LONDRA (ANKA)- Dünya Bankası Dünya Bankası Başkanı Paul Wolfowitz'in, kız arkadaşının yüksek bir maaş ile ABD Dışişleri Bakanlığı'na atanmasını sağlamasına ilişkin tartışmalar sürerken Nobel ödüllü ünlü iktisatçı Joseph Stiglitz, halen BM Kalkınma Programı'nın başında bulunan Kemal Derviş'i örnek gösterdi. Stiglitz, "Derviş'in sahip olmadığı tek bir nitelik vardı: Cumhuriyetçi Amerikalı değildi" ifadesini kullandı.
Dünya Bankası'nın 90'lı yılların sonundaki Başkan Yardımcısı ve Baş ekonomisti Joseph Stiglitz, İngiliz yayın kurumu BBC'nin Wolfowitz olayına ilişkin sorularını yanıtlarken "Ortada bir sorumluluk sistemi var, mesele bunun yeterli olup olmadığı" dedi ve sözlerini şöyle sürdürdü:
"Dünya Bankası, icra direktörlerine karşı sorumludur, onlar da gelişmeleri bankanın hissedarı durumundaki kendi başkentlerine rapor ederler. Bu başkentlerin büyük bölümünde demokratik yollardan seçilmiş ve kendi seçmenlerine karşı sorumlu olan hükümetler var. Yani bu, dolaylı yollardan işleyen bir sistem. Bu kapsamda işlerlik sağlayabilmek için de son derece dürüst, açık ve şeffaf olmak gerekli. Dahası dışarıdan da bu şekilde algılanmak gerekli.
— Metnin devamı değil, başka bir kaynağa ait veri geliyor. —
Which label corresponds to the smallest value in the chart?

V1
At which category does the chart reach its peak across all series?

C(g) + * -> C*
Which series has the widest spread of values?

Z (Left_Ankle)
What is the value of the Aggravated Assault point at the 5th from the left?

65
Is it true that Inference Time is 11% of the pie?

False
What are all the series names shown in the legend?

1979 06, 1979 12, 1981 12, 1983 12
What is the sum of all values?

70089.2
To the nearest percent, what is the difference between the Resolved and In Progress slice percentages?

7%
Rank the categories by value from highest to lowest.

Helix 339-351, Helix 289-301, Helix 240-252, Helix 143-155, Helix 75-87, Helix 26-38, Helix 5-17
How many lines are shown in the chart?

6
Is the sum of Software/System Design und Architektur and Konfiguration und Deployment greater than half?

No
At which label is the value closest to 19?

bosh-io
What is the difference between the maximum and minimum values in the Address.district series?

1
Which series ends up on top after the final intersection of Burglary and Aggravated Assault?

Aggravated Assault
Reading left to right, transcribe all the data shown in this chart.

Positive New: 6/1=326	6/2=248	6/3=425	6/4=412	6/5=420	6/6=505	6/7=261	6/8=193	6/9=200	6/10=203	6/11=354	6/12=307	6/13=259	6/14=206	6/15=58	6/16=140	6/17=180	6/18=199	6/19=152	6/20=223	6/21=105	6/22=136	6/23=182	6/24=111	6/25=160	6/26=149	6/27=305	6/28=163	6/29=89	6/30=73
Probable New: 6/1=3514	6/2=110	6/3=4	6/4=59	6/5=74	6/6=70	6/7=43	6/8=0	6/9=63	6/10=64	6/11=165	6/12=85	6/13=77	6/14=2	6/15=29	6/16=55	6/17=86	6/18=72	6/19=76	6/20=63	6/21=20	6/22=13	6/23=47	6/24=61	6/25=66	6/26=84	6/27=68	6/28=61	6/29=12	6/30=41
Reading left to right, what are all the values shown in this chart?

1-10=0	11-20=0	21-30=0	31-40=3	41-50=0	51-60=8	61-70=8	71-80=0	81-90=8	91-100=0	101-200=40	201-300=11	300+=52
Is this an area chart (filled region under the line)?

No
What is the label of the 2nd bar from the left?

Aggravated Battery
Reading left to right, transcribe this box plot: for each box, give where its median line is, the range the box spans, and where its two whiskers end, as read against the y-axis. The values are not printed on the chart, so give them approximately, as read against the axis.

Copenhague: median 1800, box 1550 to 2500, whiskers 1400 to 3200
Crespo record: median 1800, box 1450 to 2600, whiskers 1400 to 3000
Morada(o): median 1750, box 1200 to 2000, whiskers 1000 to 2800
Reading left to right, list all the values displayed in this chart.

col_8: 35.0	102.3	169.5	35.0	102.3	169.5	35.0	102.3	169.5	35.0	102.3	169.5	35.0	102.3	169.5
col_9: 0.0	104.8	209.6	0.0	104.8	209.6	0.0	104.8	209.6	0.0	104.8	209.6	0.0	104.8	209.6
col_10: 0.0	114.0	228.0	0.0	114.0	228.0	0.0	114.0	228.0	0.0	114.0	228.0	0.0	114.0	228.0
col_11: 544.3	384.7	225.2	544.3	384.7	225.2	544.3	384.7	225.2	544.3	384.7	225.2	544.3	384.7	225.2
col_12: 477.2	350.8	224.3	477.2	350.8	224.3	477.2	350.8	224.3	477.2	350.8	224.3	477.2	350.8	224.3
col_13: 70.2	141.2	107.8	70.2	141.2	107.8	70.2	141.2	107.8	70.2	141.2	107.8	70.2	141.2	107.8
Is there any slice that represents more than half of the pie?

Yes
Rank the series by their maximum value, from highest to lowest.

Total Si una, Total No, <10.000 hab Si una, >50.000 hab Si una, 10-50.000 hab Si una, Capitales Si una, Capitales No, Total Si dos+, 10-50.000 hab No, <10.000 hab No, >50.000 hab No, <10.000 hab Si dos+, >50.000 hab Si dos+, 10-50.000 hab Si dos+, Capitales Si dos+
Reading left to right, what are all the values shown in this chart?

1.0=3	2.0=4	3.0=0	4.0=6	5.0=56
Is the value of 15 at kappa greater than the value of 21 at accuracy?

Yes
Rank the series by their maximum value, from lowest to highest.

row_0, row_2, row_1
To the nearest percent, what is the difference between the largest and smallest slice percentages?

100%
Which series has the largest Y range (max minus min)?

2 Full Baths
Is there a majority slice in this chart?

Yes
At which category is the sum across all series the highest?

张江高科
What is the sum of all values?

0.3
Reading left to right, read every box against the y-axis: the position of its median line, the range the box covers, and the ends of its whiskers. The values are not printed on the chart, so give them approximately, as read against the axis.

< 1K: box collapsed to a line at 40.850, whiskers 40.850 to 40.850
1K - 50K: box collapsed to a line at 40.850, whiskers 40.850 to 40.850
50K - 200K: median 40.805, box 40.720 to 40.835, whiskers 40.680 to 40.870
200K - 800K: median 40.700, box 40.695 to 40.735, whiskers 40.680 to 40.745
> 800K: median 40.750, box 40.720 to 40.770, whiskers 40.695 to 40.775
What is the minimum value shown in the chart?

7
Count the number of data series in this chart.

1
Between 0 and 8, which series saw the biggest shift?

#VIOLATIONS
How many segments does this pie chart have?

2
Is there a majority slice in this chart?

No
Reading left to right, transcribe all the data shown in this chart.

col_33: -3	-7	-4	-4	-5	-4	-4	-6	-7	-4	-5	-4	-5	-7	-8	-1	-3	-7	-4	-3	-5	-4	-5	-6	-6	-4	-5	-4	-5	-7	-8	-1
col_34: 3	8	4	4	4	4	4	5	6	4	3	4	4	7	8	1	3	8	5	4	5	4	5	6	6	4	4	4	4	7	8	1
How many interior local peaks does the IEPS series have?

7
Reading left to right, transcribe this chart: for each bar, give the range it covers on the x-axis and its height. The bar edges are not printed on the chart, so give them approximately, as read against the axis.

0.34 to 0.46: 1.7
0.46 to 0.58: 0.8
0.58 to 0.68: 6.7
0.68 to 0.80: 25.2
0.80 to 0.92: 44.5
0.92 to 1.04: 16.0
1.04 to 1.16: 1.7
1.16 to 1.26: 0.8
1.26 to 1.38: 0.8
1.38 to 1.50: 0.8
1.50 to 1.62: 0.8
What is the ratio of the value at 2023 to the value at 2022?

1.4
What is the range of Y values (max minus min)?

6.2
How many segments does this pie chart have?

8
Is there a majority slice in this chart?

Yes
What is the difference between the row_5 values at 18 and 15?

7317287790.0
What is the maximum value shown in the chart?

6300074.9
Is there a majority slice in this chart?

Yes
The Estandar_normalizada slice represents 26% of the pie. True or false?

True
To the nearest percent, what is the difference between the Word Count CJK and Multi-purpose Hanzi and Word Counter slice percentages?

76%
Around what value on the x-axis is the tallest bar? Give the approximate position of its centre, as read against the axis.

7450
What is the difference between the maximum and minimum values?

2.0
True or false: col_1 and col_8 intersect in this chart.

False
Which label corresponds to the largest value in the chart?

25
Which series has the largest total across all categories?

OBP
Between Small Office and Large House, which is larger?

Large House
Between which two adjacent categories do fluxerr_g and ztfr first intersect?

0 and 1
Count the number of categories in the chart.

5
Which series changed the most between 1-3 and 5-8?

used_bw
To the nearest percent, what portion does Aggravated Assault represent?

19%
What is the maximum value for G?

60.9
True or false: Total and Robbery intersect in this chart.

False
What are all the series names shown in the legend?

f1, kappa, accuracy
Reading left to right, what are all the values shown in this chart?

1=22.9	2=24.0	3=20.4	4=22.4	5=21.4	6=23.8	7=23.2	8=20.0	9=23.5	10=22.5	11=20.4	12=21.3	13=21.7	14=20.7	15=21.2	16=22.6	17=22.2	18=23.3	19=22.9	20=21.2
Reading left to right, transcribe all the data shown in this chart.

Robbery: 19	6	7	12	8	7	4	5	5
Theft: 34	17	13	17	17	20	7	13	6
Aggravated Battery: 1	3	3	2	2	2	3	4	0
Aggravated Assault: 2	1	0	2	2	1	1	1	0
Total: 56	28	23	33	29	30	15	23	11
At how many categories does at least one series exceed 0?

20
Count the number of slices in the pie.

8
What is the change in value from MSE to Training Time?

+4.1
Sorun da bu noktada başlıyor."
Banka kademelerini yakından tanıyan Stiglitz, bu sorunların yapısal olduğunu ve en tepeden başladığını belirterek şöyle devam etti:
"Bunu daha da büyük bir sorun haline getiren, Dünya Bankası başkanının seçilme biçimi. Seçim hep kapalı kapılar ardında yapılıyor, hep bir Amerikalı seçiliyor ve seçilecek kişiyi Amerikan hükümeti aday gösteriyor. Üstelik adayını Amerikan Kongresinin bile onayına sunmuyor."
Joseph Stiglitz, bu atamaların diğer icra direktörleri tarafından ise formalite şeklinde onaylandığını, Paul Wolfowitz'in de pek çok çevrede, böyle tuhaf şekilde atanmış bir kişi olarak görüldüğünü belirtti.
Derviş'in BMKP'na şeffaf seçim ile getirildi
Bu gelişmelerin kurumun yolsuzlukla mücadele tavrına gölge düşüreceğini savunan Stiglitz, sorunun çözümü için tercih edilmesi gereken yaklaşıma örnek olarak, eski Devlet Bakanı Kemal Derviş'in BM Kalkınma Programı Başkanlığı'na seçilmesini gösterdi. Stiglitz şöyle konuştu:
"Birleşmiş Milletler, Kalkınma Programı'nın başına bir başkan getireceği zaman, seçim sürecinin açık ve şeffaf olması için elerinden gelen herşeyi yaptılar. Çok sayıda kişinin görüşlerini aldılar. Ve nihayetinde seçtikleri kişi, Türkiye'den, fevkalade bir kişi oldu. Buradaki ironi şu. Ekonomiden sorumlu bir bakan olarak görev yapmış, Princeton'da öğretim görevliliği yapmış, Dünya Bankası Başkan Yardımcılığı'nda bulunmuş bir kişiden söz ediyoruz. Pek çokları Dünya Bankası'nın başkanlığına işte böyle bir kişi getirilmeli diyordu. Ama Derviş'in sahip olmadığı tek bir nitelik vardı: Amerikalı değildi. Cumhuriyetçi bir Amerikan vatandaşı değildi."